The Child River Trade Workers in Brazil
In Brazil, home to the world’s largest Amazonian rain forest, an ever-increasing number of young children are joining the workforce as so-called “river children.” These river children make a living and help support their families by canoeing up to the side of larger barges and tourist boats, where they climb on board and attempt to sell goods such as ingas, an elusive jungle fruit that is particularly popular with ferry passengers.

Following a process of bargaining, the children then climb off the boats with the few rials earned in their pockets, only to have to canoe back home for the entire length of the river that passed beneath them while they were above deck.

An Al Jazeera documentary created in 2011 and reviewed in the past week, titled The River Traders of Brazil, helped shed light on the shadowy lives of Brazil’s “River Children.” The documentary focused on the life of Jesse, an 11-year-old boy who lived along the narrowest stretch of the Tajapuru River in the Amazonian basin in northern Brazil.

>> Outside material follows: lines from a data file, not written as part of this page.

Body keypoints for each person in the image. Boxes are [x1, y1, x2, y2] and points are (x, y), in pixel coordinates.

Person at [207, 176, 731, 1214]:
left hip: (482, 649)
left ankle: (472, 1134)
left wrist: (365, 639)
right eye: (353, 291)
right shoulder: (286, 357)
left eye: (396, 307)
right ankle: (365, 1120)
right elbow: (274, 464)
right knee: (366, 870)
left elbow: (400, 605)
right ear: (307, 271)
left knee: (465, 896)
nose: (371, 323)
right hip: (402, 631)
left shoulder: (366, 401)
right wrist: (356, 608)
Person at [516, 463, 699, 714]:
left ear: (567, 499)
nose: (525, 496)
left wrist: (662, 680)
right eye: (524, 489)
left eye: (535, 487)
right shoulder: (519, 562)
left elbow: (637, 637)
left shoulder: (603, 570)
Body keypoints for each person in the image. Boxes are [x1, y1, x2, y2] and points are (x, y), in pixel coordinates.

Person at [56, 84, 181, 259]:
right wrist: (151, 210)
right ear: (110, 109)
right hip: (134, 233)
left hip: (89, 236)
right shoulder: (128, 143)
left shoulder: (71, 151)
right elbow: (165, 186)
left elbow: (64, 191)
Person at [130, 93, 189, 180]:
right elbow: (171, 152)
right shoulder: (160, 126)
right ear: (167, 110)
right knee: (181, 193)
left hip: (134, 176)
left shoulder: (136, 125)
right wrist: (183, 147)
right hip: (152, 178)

Jesse, like the other river children working on the Tajapuru river, made a few rials for his family of 12 adults and 16 children by engaging in the river trading business. As the beginning of the documentary illustrates, Jesse and the other river trader children were initially tolerated and even treated warmly by crew members on the barges. The opening scene pans to an image of Jesse and a young girl sharing a plate of pasta in the underground cabin of a boat, with the narration smoothly announcing over the image “on the boat, there is always food set aside for the river children.”

However, as the documentary progresses, noticeable friction between the river children and the adult crew workers grows more and more. A captain, who claims that he always takes down the names of the river children, tells the camera that the information he has been taking down in his notebook has been increasing in recent years, with an ever-increasing number of stray children climbing aboard.

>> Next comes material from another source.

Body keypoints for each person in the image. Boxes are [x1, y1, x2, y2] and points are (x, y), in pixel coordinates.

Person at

Further on in the documentary, it becomes obvious why.

Jesse, like his fellow classmates, attended school—which was an hour away by canoe—sporadically at best (the documentary claims he never went for longer than one month at a stretch). A scene with Jesse and his teacher films them on opposite sides of an argument: the teacher, trying to encourage the children to come to school more often, argues, “You are already so good on boats. Think about how much better you could be if you knew how to read and write.”

But Jesse, who comes from a family where the existence of daily food depends upon the pennies brought into the house each day by river-trading activities, counters that making the one-hour canoe journey in search of an education is ultimately futile.

Later in the documentary, the friction between the crew and the children reaches its breaking point, with the crew becoming openly more hostile to the swarms of young children tying their canoes to the sides of their boats.

The viewer discovers that part of this hostility lies in the fact that young river children, frustrated with the instability that a river trade life has to offer, have begun to turn to piracy. Jesse, along with his brothers and some of his cousins also turned to crime, only to come to a fatal end shortly thereafter following an attempted heist where he was killed by an angry crewman.

The fate of Brazil’s river children is little known outside of the small Northern Amazonian river communities directly affected by river trade activity. Yet the Al Jazeera documentary, initially filmed in 2011, and reviewed more recently within the past week, marks an important first step in unearthing the dangerous lives lived by so many desperate and juvenile Brazilian children. The young individuals risk everything, rowing against raging and intolerable currents and facing intolerance, even violence, at the crew members who await them, in the hopes of earning a few pennies for their families a day.